ECLI:NL:CRVB:2005:AS5294
Centrale Raad van Beroep
- Hoger beroep
- Rechtspraak.nl
Niet-ontvankelijkheid van verzet wegens termijnoverschrijding en niet tijdige betaling griffierecht
In deze zaak heeft opposante hoger beroep ingesteld tegen een uitspraak van de rechtbank Zwolle van 29 januari 2004, waarin haar eerdere beroep niet-ontvankelijk was verklaard. De Centrale Raad van Beroep heeft op 7 juli 2004 het hoger beroep eveneens niet-ontvankelijk verklaard, omdat het griffierecht niet tijdig was betaald.
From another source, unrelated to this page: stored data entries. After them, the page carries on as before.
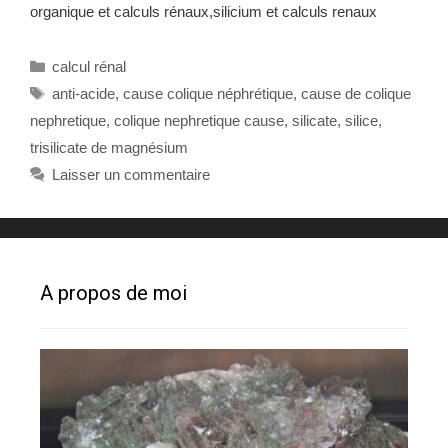
organique et calculs rénaux,silicium et calculs renaux
Catégories
calcul rénal
Étiquettes
anti-acide
,
cause colique néphrétique
,
cause de colique
nephretique
,
colique nephretique cause
,
silicate
,
silice
,
trisilicate de magnésium
Laisser un commentaire
A propos de moi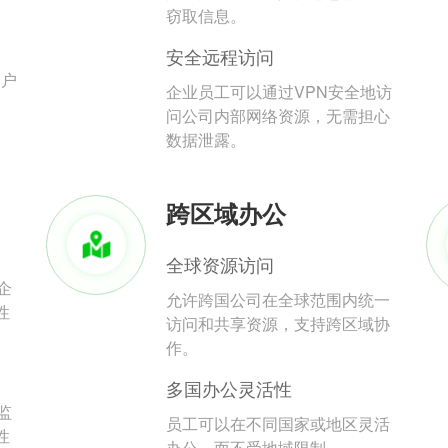
。
窃取信息。
安全远程访问
用户
企业员工可以通过VPN安全地访
问公司内部网络资源，无需担心
数据泄露。
跨区域办公
全球资源访问
企
允许跨国公司在全球范围内统一
性
访问和共享资源，支持跨区域协
作。
多国办公灵活性
监
员工可以在不同国家或地区灵活
性
办公，而不受地域限制。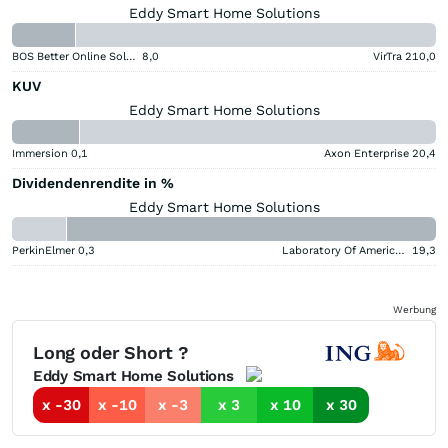
Eddy Smart Home Solutions
BOS Better Online Solutions
8,0
VirTra
210,0
KUV
Eddy Smart Home Solutions
Immersion
0,1
Axon Enterprise
20,4
Dividendenrendite in %
Eddy Smart Home Solutions
PerkinElmer
0,3
Laboratory Of America Holdings
19,3
Werbung
Long oder Short ?
Eddy Smart Home Solutions
x -30
x -10
x -3
x 3
x 10
x 30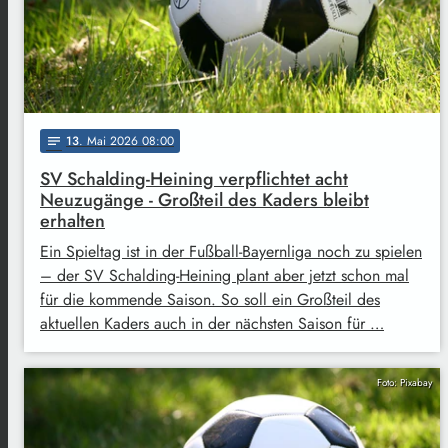
13
. Mai 2026 08:00
notes
SV Schalding-Heining verpflichtet acht
Neuzugänge - Großteil des Kaders bleibt
erhalten
Ein Spieltag ist in der Fußball-Bayernliga noch zu spielen
– der SV Schalding-Heining plant aber jetzt schon mal
für die kommende Saison. So soll ein Großteil des
aktuellen Kaders auch in der nächsten Saison für …
Foto: Pixabay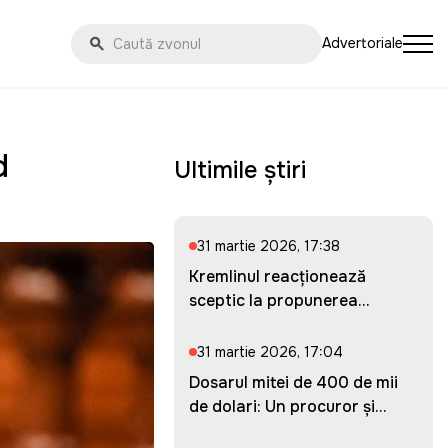
Advertoriale
d
Ultimile știri
31 martie 2026, 17:38
Kremlinul reacționează
sceptic la propunerea
Ucrainei...
31 martie 2026, 17:04
Dosarul mitei de 400 de mii
de dolari: Un procuror și...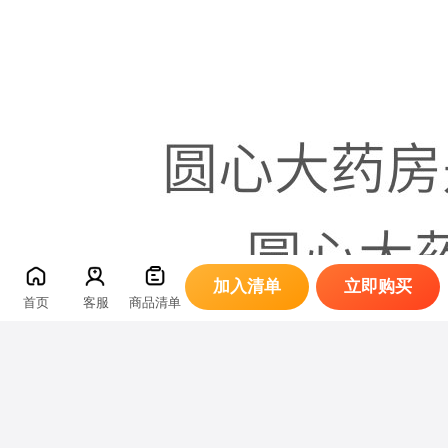
加入清单
立即购买
首页
客服
商品清单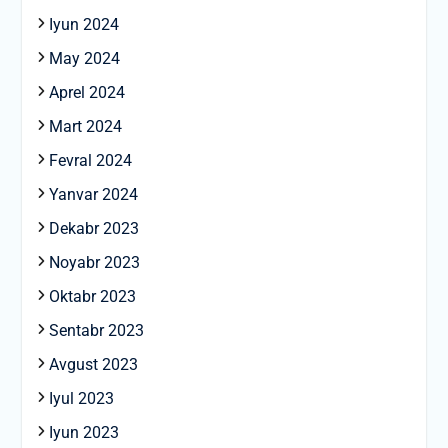
Iyun 2024
May 2024
Aprel 2024
Mart 2024
Fevral 2024
Yanvar 2024
Dekabr 2023
Noyabr 2023
Oktabr 2023
Sentabr 2023
Avgust 2023
Iyul 2023
Iyun 2023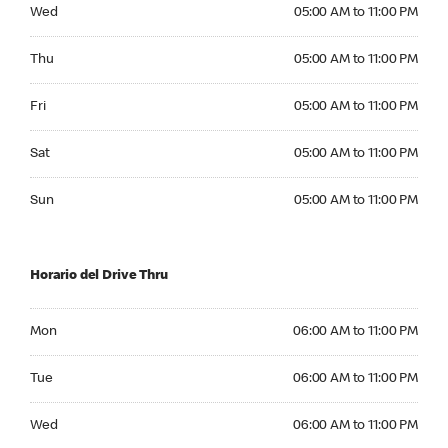
Wednesday 05:00 AM to 11:00 PM
Wed
05:00 AM to 11:00 PM
Thursday 05:00 AM to 11:00 PM
Thu
05:00 AM to 11:00 PM
Friday 05:00 AM to 11:00 PM
Fri
05:00 AM to 11:00 PM
Saturday 05:00 AM to 11:00 PM
Sat
05:00 AM to 11:00 PM
Sunday 05:00 AM to 11:00 PM
Sun
05:00 AM to 11:00 PM
Horario del Drive Thru
Monday 06:00 AM to 11:00 PM
Mon
06:00 AM to 11:00 PM
Tuesday 06:00 AM to 11:00 PM
Tue
06:00 AM to 11:00 PM
Wednesday 06:00 AM to 11:00 PM
Wed
06:00 AM to 11:00 PM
Opposante heeft vervolgens verzet aangetekend tegen deze uitspraak, maar ook dit verzet is niet-ontvankelijk verklaard. De Raad heeft vastgesteld dat het griffierecht pas op 21 september 2004 was bijgeschreven, terwijl de betaling voor 22 april 2004 had moeten plaatsvinden. Tijdens de zitting op 17 december 2004 heeft opposante haar situatie toegelicht, maar de Raad oordeelde dat de aangevoerde omstandigheden onvoldoende waren om het verzuim te verontschuldigen. De Raad benadrukte dat, hoewel de situatie van opposante emotioneel belastend was, dit geen reden was om de termijnoverschrijding te rechtvaardigen. De Raad heeft de toepasselijke artikelen van de Beroepswet en de Algemene wet bestuursrecht in acht genomen en concludeerde dat er geen termen aanwezig waren om het verzet ontvankelijk te verklaren. De uitspraak werd openbaar uitgesproken op 28 januari 2005.